MATERIAL FOR THIS TASK:
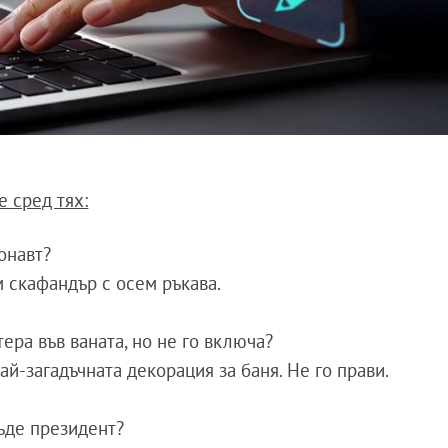
е сред тях:
онавт?
 скафандър с осем ръкава.
ера във ваната, но не го включа?
й-загадъчната декорация за баня. Не го прави.
бъде президент?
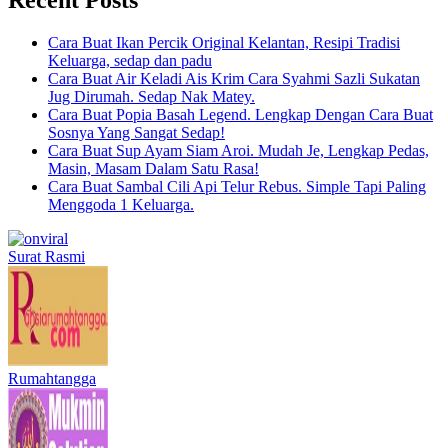
Cara Buat Ikan Percik Original Kelantan, Resipi Tradisi
Keluarga, sedap dan padu
Cara Buat Air Keladi Ais Krim Cara Syahmi Sazli Sukatan
Jug Dirumah. Sedap Nak Matey.
Cara Buat Popia Basah Legend. Lengkap Dengan Cara Buat
Sosnya Yang Sangat Sedap!
Cara Buat Sup Ayam Siam Aroi. Mudah Je, Lengkap Pedas,
Masin, Masam Dalam Satu Rasa!
Cara Buat Sambal Cili Api Telur Rebus. Simple Tapi Paling
Menggoda 1 Keluarga.
Surat Rasmi
Rumahtangga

THE PROBLEM:
Full copy, no pictures: write out each line of the data exactly as it stands.

TASK OUTPUT:
е сред тях:
онавт?
 скафандър с осем ръкава.
ера във ваната, но не го включа?
й-загадъчната декорация за баня. Не го прави.
бъде президент?
Cara Buat Ikan Percik Original Kelantan, Resipi Tradisi
Keluarga, sedap dan padu
Cara Buat Air Keladi Ais Krim Cara Syahmi Sazli Sukatan
Jug Dirumah. Sedap Nak Matey.
Cara Buat Popia Basah Legend. Lengkap Dengan Cara Buat
Sosnya Yang Sangat Sedap!
Cara Buat Sup Ayam Siam Aroi. Mudah Je, Lengkap Pedas,
Masin, Masam Dalam Satu Rasa!
Cara Buat Sambal Cili Api Telur Rebus. Simple Tapi Paling
Menggoda 1 Keluarga.
Surat Rasmi
Rumahtangga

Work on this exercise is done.